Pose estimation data
* * * * * * *

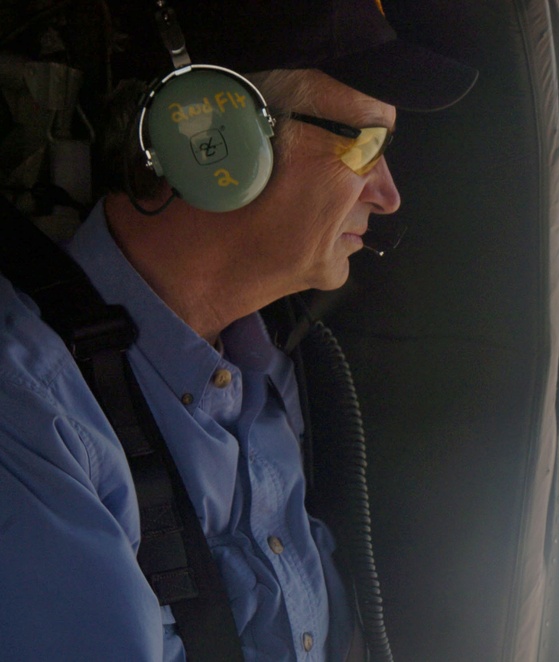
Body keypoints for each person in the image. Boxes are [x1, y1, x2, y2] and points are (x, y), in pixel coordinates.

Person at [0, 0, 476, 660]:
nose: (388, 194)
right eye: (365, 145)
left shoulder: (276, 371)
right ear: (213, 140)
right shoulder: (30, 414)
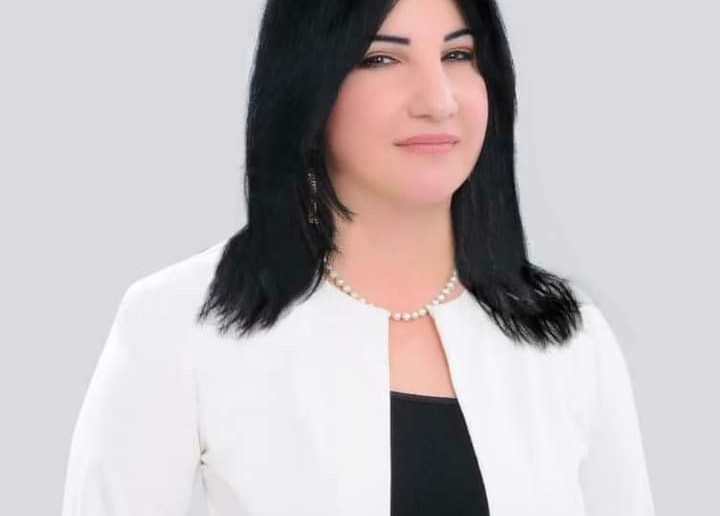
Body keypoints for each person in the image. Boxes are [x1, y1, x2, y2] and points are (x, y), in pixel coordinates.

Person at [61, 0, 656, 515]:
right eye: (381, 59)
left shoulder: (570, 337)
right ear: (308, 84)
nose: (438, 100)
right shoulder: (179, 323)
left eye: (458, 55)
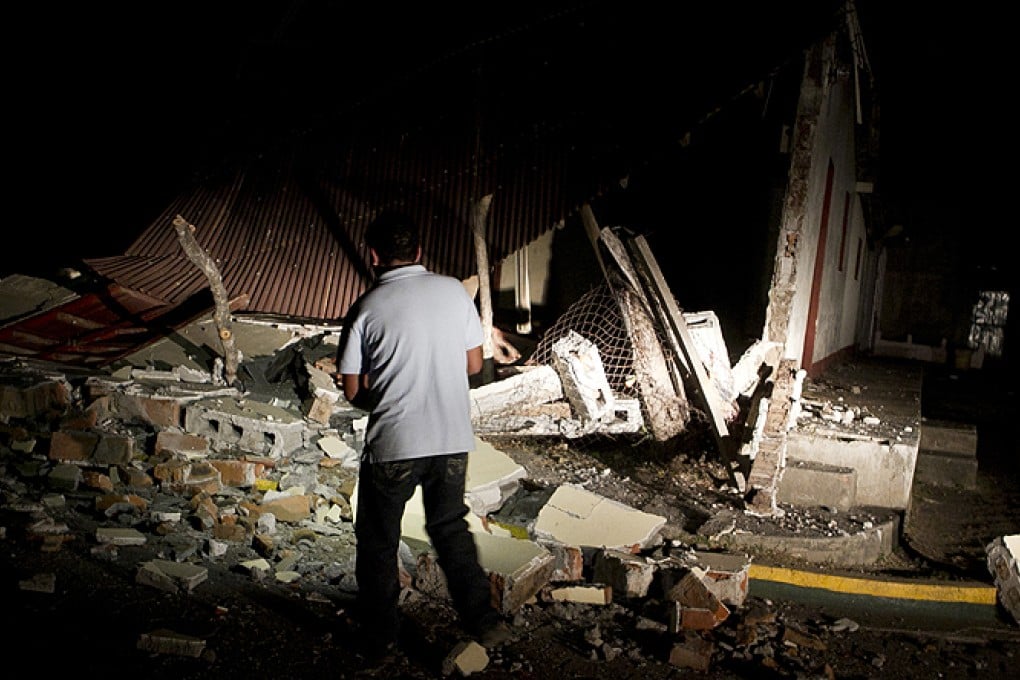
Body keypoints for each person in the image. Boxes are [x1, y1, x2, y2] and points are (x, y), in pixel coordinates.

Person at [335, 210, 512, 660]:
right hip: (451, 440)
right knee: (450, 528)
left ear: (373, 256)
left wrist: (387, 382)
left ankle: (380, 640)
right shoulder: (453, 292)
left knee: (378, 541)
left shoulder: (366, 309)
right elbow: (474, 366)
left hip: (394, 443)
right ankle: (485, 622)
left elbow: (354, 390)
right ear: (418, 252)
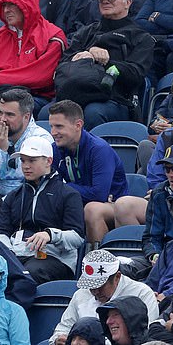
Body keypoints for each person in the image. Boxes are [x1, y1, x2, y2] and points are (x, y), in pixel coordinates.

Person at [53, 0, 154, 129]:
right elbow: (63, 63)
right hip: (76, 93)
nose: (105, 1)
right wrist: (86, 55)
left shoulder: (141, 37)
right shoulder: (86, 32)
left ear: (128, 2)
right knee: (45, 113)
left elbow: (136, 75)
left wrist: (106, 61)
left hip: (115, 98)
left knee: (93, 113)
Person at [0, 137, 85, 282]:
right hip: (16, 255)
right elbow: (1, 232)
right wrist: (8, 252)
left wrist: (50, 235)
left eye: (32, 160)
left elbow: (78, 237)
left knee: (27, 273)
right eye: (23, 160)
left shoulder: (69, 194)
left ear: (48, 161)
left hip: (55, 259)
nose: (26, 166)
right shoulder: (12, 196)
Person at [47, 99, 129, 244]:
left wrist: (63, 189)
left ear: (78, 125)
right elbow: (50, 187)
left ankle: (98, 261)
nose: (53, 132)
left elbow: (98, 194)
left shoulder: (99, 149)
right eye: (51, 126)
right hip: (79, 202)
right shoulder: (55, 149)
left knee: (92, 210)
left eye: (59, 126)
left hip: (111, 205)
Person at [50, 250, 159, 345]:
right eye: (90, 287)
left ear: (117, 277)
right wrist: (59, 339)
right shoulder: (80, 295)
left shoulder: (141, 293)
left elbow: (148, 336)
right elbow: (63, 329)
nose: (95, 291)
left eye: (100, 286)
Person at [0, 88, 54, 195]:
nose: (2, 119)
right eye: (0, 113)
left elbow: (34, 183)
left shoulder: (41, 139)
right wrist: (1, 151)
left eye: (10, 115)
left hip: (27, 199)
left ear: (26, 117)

* * * * * * *

The problem.
What you give back should be exactly the lines of the entries above from the one containing "left shoulder: (41, 139)" to the end, and nothing more.

Exercise response.
left shoulder: (41, 139)
right wrist: (1, 151)
left eye: (10, 115)
left hip: (27, 199)
left ear: (26, 117)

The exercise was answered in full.